The Desmoid Tumor Research Foundation successfully lobbied Pfizer to revive development of nirogacestat after it was shelved. This advocacy was critical to the drug's eventual FDA approval, demonstrating the power of patient groups in rare disease drug development.
A crucial step in managing desmoid tumors is screening for Familial Adenomatous Polyposis (FAP). Since 10-15% of these tumors are associated with this hereditary colorectal cancer syndrome, a colonoscopy is mandatory to rule it out and guide further genetic evaluation.
Because up to 20% of desmoid tumors regress on their own, the standard of care for patients with non-critical tumors is to "watch and wait" for 1-2 years. This approach avoids unnecessary treatment and allows physicians to observe the tumor's natural history.
Once the primary treatment, surgery for desmoid tumors has fallen out of favor. Even with successful operations, recurrence rates can be as high as 70% within months. This has prompted a major shift towards systemic therapies and observation as first-line management.
Gamma secretase inhibitors, a class of drugs initially developed for Alzheimer's disease and later failed in other solid tumors, were successfully repurposed for desmoid tumors. This was due to their specific activity on the Wnt/Notch signaling pathways that drive this rare disease.
In desmoid tumors, traditional RECIST criteria for tumor response are inadequate. Patients report significant improvements in pain and functional status even with minor tumor shrinkage that doesn't qualify as a partial response, making patient-reported outcomes a more meaningful endpoint.
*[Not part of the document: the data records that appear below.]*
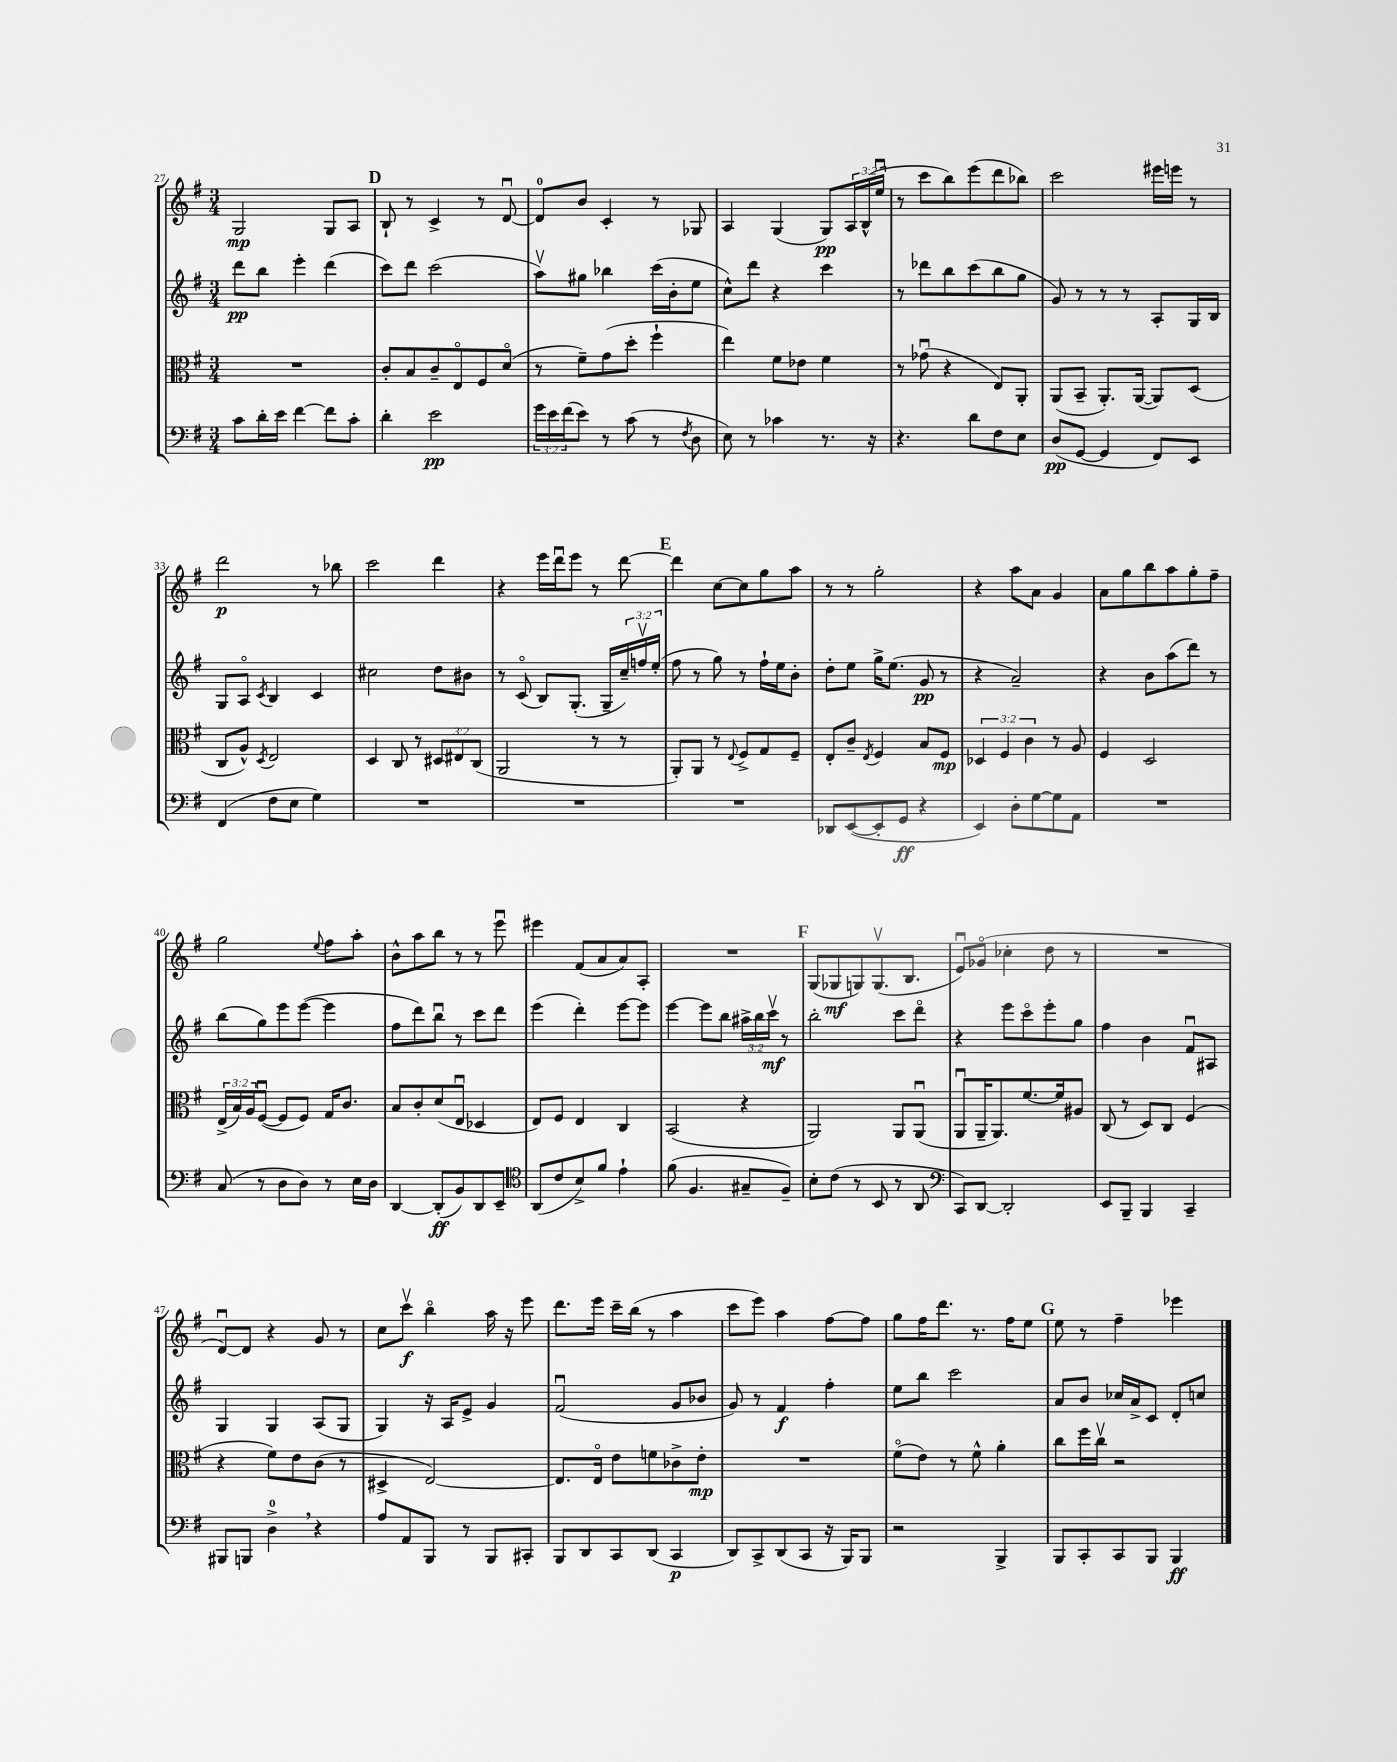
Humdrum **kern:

**kern	**dynam	**kern	**dynam	**kern	**dynam	**kern	**dynam
*part4	*part4	*part3	*part3	*part2	*part2	*part1	*part1
*staff4	*staff4	*staff3	*staff3	*staff2	*staff2	*staff1	*staff1
*clefF4	*	*clefC3	*	*clefG2	*	*clefG2	*
*k[f#]	*	*k[f#]	*	*k[f#]	*	*k[f#]	*
*M3/4	*	*M3/4	*	*M3/4	*	*M3/4	*
=27	=27	=27	=27	=27	=27	=27	=27
8c\L	.	2.r	.	8ddd\L	pp	2G/	mp
16d'\L	.	.	.	8bb\J	.	.	.
16e\JJ	.	.	.	.	.	.	.
[4f#\	.	.	.	4eee'\	.	.	.
8f#\L]	.	.	.	(4ddd\	.	8G/L	.
8c'\J	.	.	.	.	.	8A/J	.
!!LO:REH:place=s1:t=D
=28	=28	=28	=28	=28	=28	=28	=28
4d'\	.	8c'/L	.	8ccc\L)	.	8B`/	.
.	.	8B/	.	8ddd\J	.	8r	.
2e\	pp	8c~/	.	(2ccc\	.	4c^/	.
.	.	8E/	.	.	.	.	.
.	.	8F#/	.	.	.	8r	.
.	.	(8d/J	.	.	.	[8du/	.
=29	=29	=29	=29	=29	=29	=29	=29
24g\LL	.	8r	.	8aav\L)	.	8d/L]	.
24e\	.	.	.	.	.	.	.
(24f#\J	.	.	.	.	.	.	.
8e\J)	.	8f#~\L)	.	8gg#X\J	.	8b/J	.
8r	.	(8g\	.	4bb-X\	.	4c'/	.
(8c\	.	8dd'\J	.	.	.	.	.
8r	.	4ff#`\	.	(16ccc\LL	.	8r	.
.	.	.	.	16b'\J	.	.	.
8qF#/	.	.	.	.	.	.	.
8D\	.	.	.	8ee\J	.	8G-X/	.
=30	=30	=30	=30	=30	=30	=30	=30
8E\)	.	4ee\)	.	8cc^^\L)	.	4A/	.
8r	.	.	.	8ddd\J	.	.	.
4c-X\	.	8f#\L	.	4r	.	(4G/	.
.	.	8e-X\J	.	.	.	.	.
8.r	.	4f#\	.	4ccc\	.	8G/L)	pp
.	.	.	.	.	.	24A/L	.
.	.	.	.	.	.	(24B^^/	.
16r	.	.	.	.	.	.	.
.	.	.	.	.	.	24eeu/JJ	.
=31	=31	=31	=31	=31	=31	=31	=31
4.r	.	8r	.	8r	.	8r	.
.	.	(8g-Xu\	.	8ddd-X\L	.	8ccc\L	.
.	.	4r	.	8bb\	.	8bb\)	.
8d\L	.	.	.	(8ccc\	.	(8eee\	.
8F#\	.	8E/L)	.	8bb\	.	8ddd\	.
8E\J	.	8AA'/J	.	8gg\J	.	8bb-X\J)	.
=32	=32	=32	=32	=32	=32	=32	=32
(8D/L	pp	(8AA/L	.	8g/)	.	2ccc\	.
[8GG/J	.	8BB~/J	.	8r	.	.	.
4GG/]	.	8.AA'/L)	.	8r	.	.	.
.	.	.	.	8r	.	.	.
.	.	([16AA/Jk	.	.	.	.	.
8FF#/L)	.	8AA/L])	.	8A'/L	.	16eee#X\LL	.
.	.	.	.	.	.	16eeen\JJ	.
8EE/J	.	(8D/J	.	16G/L	.	8r	.
.	.	.	.	16B/JJ	.	.	.
!!LO:LB:g=z
=33	=33	=33	=33	=33	=33	=33	=33
(4FF#/	.	8C/L	.	8G/L	.	2ddd\	p
.	.	8A^^/J)	.	8A/J	.	.	.
.	.	8qD/	.	8qc/	.	.	.
8F#\L	.	2E/	.	4B/	.	.	.
8E\J	.	.	.	.	.	.	.
4G\)	.	.	.	4c/	.	8r	.
.	.	.	.	.	.	8bb-X\	.
=34	=34	=34	=34	=34	=34	=34	=34
2.r	.	4D/	.	2cc#X\	.	2ccc\	.
.	.	8C/	.	.	.	.	.
.	.	8r	.	.	.	.	.
.	.	12D#X/L	.	8dd\L	.	4ddd\	.
.	.	12E#X/	.	.	.	.	.
.	.	.	.	8b#X\J	.	.	.
.	.	(12C/J	.	.	.	.	.
=35	=35	=35	=35	=35	=35	=35	=35
2.r	.	2AA/	.	8r	.	4r	.
.	.	.	.	(8c/	.	.	.
.	.	.	.	8B/L)	.	16eee\LL	.
.	.	.	.	.	.	16dddu\J	.
.	.	.	.	(8.G'/J	.	8eee\J	.
.	.	8r	.	.	.	8r	.
.	.	.	.	16G~/LL	.	.	.
.	.	8r	.	24cc~/)	.	[8ddd\	.
.	.	.	.	24ffnv/	.	.	.
.	.	.	.	(24ee'/JJ	.	.	.
!!LO:REH:place=s1:t=E
=36	=36	=36	=36	=36	=36	=36	=36
2.r	.	8AA'/L)	.	8ff#\	.	4ddd\]	.
.	.	8AA/J	.	8r	.	.	.
.	.	8r	.	8gg\)	.	[8cc\L	.
.	.	8qqE/	.	.	.	.	.
.	.	8F#^/L	.	8r	.	8cc\]	.
.	.	8G/	.	16ff#`\LL	.	8gg\	.
.	.	.	.	16ee\J	.	.	.
.	.	8F#~/J	.	8b'\J	.	8aa\J	.
=37	=37	=37	=37	=37	=37	=37	=37
8DD-X/L	.	8E'/L	.	8dd'\L	.	8r	.
([8EE/	.	8c~/J	.	8ee\J	.	8r	.
.	.	8qE/	.	.	.	.	.
8EE'/]	.	4F#/	.	16gg^\KL	.	2gg'\	.
.	.	.	.	(8.ee\J	.	.	.
8GG/J	ff	.	.	.	.	.	.
4r	.	8B/L	.	8g/	pp	.	.
.	.	8F#/J	mp	8r	.	.	.
=38	=38	=38	=38	=38	=38	=38	=38
4EE/)	.	6D-X/	.	4r	.	4r	.
.	.	6F#/	.	.	.	.	.
8D'\L	.	.	.	2a~/)	.	8aa\L	.
.	.	6c\	.	.	.	.	.
[8G\	.	.	.	.	.	8a\J	.
8G\]	.	8r	.	.	.	4g/	.
8AA\J	.	8A/	.	.	.	.	.
=39	=39	=39	=39	=39	=39	=39	=39
2.r	.	4F#/	.	4r	.	8a\L	.
.	.	.	.	.	.	8gg\	.
.	.	2D/	.	8b\L	.	8bb\	.
.	.	.	.	(8aa\	.	8aa\	.
.	.	.	.	8ddd\J)	.	8gg'\	.
.	.	.	.	8r	.	8ff#~\J	.
!!LO:LB:g=z
=40	=40	=40	=40	=40	=40	=40	=40
(8C/	.	(24E^/LL	.	(8bb\L	.	2gg\	.
.	.	24B/)	.	.	.	.	.
.	.	24A/J	.	.	.	.	.
8r	.	([8F#u/J	.	8gg\)	.	.	.
8D\L	.	8F#/L]	.	8eee\	.	.	.
8D\J)	.	8F#/J)	.	([8eee\J	.	.	.
.	.	.	.	.	.	8qqee/	.
8r	.	16G/KL	.	4eee\]	.	8ff#\L	.
.	.	8.c/J	.	.	.	.	.
16E\LL	.	.	.	.	.	8aa'\J	.
16D\JJ	.	.	.	.	.	.	.
=41	=41	=41	=41	=41	=41	=41	=41
[4DD/	.	8B/L	.	8ff#\L	.	8b^^\L	.
.	.	8c'/	.	8ddd\)	.	8aa\	.
(8DD'/L]	ff	(8d/	.	8bbu\J	.	8bb\J	.
8BB/)	.	8Eu/J	.	8r	.	8r	.
8DD/	.	4D-X/	.	8ccc\L	.	8r	.
8EE~/J	.	.	.	8ddd\J	.	8eeeu\	.
=42	=42	=42	=42	=42	=42	=42	=42
*clefC4	*	*	*	*	*	*	*
(8AA/L	.	8E/L)	.	(4eee\	.	4eee#X\	.
8c/	.	8F#/J	.	.	.	.	.
8B^/)	.	4E/	.	4ddd'\)	.	(8f#/L	.
8f#/J	.	.	.	.	.	8a/	.
4e`\	.	4C/	.	[8eee\L	.	8a/)	.
.	.	.	.	8eee\J]	.	8A'/J	.
=43	=43	=43	=43	=43	=43	=43	=43
(8f#\	.	(2BB/	.	[4eee\	.	2.r	.
4.F#/	.	.	.	.	.	.	.
.	.	.	.	8eee\L]	.	.	.
.	.	.	.	8bb\J	.	.	.
8G#X~/L	.	4r	.	24aa#X^\LL	.	.	.
.	.	.	.	24bb\	.	.	.
.	.	.	.	24cccv\JJ	mf	.	.
8F#~/J)	.	.	.	8r	.	.	.
!!LO:REH:place=s1:t=F
=44	=44	=44	=44	=44	=44	=44	=44
8B'\L	.	2AA/)	.	2bb'\	.	(8G/L	.
(8c\J	.	.	.	.	.	8G-X/	mf
8r	.	.	.	.	.	8Gn/)	.
8BB/	.	.	.	.	.	(8.Gv/	.
8r	.	8AA/L	.	8ccc\L	.	.	.
.	.	.	.	.	.	8.B/J	.
8AA/	.	(8AAu/J	.	8ddd\J	.	.	.
=45	=45	=45	=45	=45	=45	=45	=45
*clefF4	*	*	*	*	*	*	*
8CC/L)	.	8AAu/L	.	4r	.	8eu/L)	.
[8DD/J	.	16AA~/K	.	.	.	(8g-X/J	.
.	.	8.AA/)	.	.	.	.	.
2DD'/]	.	.	.	8eee\L	.	4cc-X'\	.
.	.	[8.f#/	.	8ccc\	.	.	.
.	.	.	.	8eee'\	.	8dd\	.
.	.	16f#/k]	.	.	.	.	.
.	.	8A#X/J	.	8gg\J	.	8r	.
=46	=46	=46	=46	=46	=46	=46	=46
8EE/L	.	(8C/	.	4ff#\	.	2.r	.
8BBB~/J	.	8r	.	.	.	.	.
4BBB/	.	8D/L)	.	4b\	.	.	.
.	.	8C/J	.	.	.	.	.
4CC~/	.	(4F#/	.	8f#u/L	.	.	.
.	.	.	.	8A#X/J	.	.	.
!!LO:LB:g=z
=47	=47	=47	=47	=47	=47	=47	=47
8BBB#X/L	.	4r	.	4G/	.	[8du/L)	.
8BBBn/J	.	.	.	.	.	8d/J]	.
4D^,\	.	8f#\L)	.	4G/	.	4r	.
.	.	8e\	.	.	.	.	.
4r	.	(8c\J	.	(8A/L	.	8g/	.
.	.	8r	.	8G/J	.	8r	.
=48	=48	=48	=48	=48	=48	=48	=48
8A/L	.	4D#X^/	.	4G/)	.	8cc\L	.
8AA/	.	.	.	.	.	8cccv\J	f
8BBB/J	.	[2E/)	.	16r	.	4bb\	.
.	.	.	.	16A/KL	.	.	.
8r	.	.	.	8e^/J	.	.	.
8BBB/L	.	.	.	4g/	.	16aa\	.
.	.	.	.	.	.	16r	.
8CC#X'/J	.	.	.	.	.	8eee\	.
=49	=49	=49	=49	=49	=49	=49	=49
8BBB/L	.	8.E/L]	.	(2f#u/	.	8.ddd\L	.
8DD/	.	.	.	.	.	.	.
.	.	16E/Jk	.	.	.	16eee\Jk	.
8CC/	.	8e\L	.	.	.	16ccc~\LL	.
.	.	.	.	.	.	(16bb\JJ	.
(8DD/J	.	8fn\	.	.	.	8r	.
4CC/	p	8c-X^\	.	8g/L	.	4aa\	.
.	.	8e'\J	mp	8b-X/J	.	.	.
=50	=50	=50	=50	=50	=50	=50	=50
8DD/L)	.	2.r	.	8g/)	.	8ccc\L	.
8CC^/	.	.	.	8r	.	8eee\J)	.
(8DD/	.	.	.	4f#/	f	4aa\	.
8CC/J	.	.	.	.	.	.	.
16r	.	.	.	4ff#'\	.	[8ff#\L	.
16BBB/KL)	.	.	.	.	.	.	.
8BBB/J	.	.	.	.	.	8ff#\J]	.
=51	=51	=51	=51	=51	=51	=51	=51
2r	.	(8f#\L	.	8ee\L	.	8gg\L	.
.	.	8e\J)	.	8bb\J	.	16ff#\K	.
.	.	.	.	.	.	8.ddd\J	.
.	.	8r	.	2ccc\	.	.	.
.	.	8f#^^\	.	.	.	8.r	.
4BBB^/	.	4a'\	.	.	.	.	.
.	.	.	.	.	.	16ff#\KL	.
.	.	.	.	.	.	8ee\J	.
!!LO:REH:place=s1:t=G
=52	=52	=52	=52	=52	=52	=52	=52
8BBB/L	.	8cc\L	.	8a/L	.	8ee\	.
8CC'/	.	16ff#\L	.	8b/J	.	8r	.
.	.	16ccv\JJ	.	.	.	.	.
8CC/	.	2r	.	16cc-X/LL	.	4ff#~\	.
.	.	.	.	16a^/J	.	.	.
8BBB/J	.	.	.	8c/J	.	.	.
4BBB/	ff	.	.	8d'/L	.	4eee-X\	.
.	.	.	.	8ccn/J	.	.	.
==	==	==	==	==	==	==	==
*-	*-	*-	*-	*-	*-	*-	*-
The field of sarcoma treatment has seen rapid progress by shifting from "one-size-fits-all" clinical trials to studies focused on specific histological subtypes. This targeted approach led to nearly 10 FDA approvals since 2019, revolutionizing care for these rare cancers.
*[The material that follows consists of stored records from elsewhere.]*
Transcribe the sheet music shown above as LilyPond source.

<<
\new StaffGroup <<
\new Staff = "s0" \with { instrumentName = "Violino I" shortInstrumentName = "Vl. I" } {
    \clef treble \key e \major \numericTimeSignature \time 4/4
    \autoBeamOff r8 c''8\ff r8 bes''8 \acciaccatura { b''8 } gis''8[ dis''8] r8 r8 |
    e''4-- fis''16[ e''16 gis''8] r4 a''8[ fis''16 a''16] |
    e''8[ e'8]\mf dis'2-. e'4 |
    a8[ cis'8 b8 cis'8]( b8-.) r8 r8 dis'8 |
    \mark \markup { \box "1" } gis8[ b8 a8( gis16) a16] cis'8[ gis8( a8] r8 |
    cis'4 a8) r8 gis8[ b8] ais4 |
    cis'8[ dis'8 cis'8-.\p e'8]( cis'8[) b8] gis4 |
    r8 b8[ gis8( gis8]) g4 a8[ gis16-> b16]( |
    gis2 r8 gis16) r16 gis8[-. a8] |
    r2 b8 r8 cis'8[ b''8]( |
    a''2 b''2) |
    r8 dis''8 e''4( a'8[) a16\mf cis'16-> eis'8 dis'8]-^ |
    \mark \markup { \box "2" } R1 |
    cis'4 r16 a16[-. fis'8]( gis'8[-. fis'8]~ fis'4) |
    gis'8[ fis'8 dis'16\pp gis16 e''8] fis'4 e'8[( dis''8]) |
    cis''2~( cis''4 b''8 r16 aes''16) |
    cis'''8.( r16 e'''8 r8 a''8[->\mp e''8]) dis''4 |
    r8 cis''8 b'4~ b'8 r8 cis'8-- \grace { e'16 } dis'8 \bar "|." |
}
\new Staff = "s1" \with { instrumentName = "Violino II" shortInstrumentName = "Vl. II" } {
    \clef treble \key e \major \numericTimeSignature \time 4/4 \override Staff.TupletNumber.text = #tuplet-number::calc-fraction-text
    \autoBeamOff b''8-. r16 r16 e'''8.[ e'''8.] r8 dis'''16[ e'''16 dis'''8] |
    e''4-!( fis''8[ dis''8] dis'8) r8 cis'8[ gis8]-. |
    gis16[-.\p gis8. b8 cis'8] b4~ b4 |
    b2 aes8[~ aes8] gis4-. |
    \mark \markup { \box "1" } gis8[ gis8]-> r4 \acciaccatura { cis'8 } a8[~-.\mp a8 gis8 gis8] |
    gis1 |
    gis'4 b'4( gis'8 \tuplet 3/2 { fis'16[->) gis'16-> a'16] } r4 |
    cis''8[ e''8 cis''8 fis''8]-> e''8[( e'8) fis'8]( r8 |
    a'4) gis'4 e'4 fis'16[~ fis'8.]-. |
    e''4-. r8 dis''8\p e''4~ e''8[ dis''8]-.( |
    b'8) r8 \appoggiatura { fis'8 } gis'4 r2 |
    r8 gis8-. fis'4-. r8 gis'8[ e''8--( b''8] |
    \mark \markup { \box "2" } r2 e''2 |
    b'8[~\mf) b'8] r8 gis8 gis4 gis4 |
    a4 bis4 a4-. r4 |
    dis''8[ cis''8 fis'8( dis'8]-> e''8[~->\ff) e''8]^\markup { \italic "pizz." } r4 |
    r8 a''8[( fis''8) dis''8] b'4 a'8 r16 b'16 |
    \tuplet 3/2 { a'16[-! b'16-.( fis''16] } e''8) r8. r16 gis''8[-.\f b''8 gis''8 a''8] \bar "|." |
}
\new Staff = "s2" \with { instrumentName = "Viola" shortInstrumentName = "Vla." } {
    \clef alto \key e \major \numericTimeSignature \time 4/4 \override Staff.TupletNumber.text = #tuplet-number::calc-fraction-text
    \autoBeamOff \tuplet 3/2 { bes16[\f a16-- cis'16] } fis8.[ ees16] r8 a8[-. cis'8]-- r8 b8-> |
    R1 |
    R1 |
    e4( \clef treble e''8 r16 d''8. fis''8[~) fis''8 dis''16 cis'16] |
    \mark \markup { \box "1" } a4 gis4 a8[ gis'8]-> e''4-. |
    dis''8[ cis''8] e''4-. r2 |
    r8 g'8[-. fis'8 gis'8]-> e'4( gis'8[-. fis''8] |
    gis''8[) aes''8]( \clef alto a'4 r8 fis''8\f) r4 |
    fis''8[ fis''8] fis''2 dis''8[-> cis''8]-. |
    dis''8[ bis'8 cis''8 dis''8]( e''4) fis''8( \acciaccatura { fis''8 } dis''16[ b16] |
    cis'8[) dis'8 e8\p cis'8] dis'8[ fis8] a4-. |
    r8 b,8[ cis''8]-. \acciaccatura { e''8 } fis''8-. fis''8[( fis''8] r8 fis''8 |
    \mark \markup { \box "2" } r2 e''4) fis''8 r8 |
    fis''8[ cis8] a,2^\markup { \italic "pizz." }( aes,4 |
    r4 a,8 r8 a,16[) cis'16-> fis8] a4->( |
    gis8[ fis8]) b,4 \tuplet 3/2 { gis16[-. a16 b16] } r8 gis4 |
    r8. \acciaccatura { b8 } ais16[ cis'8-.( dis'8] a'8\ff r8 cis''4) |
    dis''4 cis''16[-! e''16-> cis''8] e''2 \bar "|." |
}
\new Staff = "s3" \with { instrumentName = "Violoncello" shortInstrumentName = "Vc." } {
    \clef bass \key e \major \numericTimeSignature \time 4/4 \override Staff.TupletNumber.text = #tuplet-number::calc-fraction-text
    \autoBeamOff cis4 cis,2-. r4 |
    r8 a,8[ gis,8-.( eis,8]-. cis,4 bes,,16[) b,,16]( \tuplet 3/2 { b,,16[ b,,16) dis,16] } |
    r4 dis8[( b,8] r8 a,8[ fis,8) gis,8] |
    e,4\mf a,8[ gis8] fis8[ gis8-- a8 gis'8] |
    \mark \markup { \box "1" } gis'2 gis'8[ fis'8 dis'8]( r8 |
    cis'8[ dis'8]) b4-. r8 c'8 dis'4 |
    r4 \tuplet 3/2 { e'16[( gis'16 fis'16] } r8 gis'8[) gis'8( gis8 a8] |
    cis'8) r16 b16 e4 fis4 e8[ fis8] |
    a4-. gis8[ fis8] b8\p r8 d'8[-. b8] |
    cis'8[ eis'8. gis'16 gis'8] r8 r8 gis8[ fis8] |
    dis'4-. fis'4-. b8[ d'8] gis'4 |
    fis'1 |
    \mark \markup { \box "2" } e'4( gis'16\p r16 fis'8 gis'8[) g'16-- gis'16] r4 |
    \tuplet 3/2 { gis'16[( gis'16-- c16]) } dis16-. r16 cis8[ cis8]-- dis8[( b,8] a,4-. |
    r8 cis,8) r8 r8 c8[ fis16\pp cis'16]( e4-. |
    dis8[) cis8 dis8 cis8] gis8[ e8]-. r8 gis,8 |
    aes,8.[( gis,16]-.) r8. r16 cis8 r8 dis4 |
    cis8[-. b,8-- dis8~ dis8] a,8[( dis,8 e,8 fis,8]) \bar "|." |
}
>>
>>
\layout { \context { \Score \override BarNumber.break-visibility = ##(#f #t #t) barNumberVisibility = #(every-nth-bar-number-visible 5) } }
To avoid committing young patients to lifelong daily medication, oncologists treating desmoid tumors with oral agents will consider "treatment holidays." After achieving maximum response, they may pause therapy and restart only upon symptomatic progression, balancing efficacy with quality of life.
While CAR-T therapy is known in blood cancers, engineered T-cell receptor (TCR) therapies are finding their first major successes in solid tumors within the sarcoma community. Treatments targeting MAGE-A4 and NY-ESO-1 in specific sarcomas are demonstrating high efficacy and leading development in the field.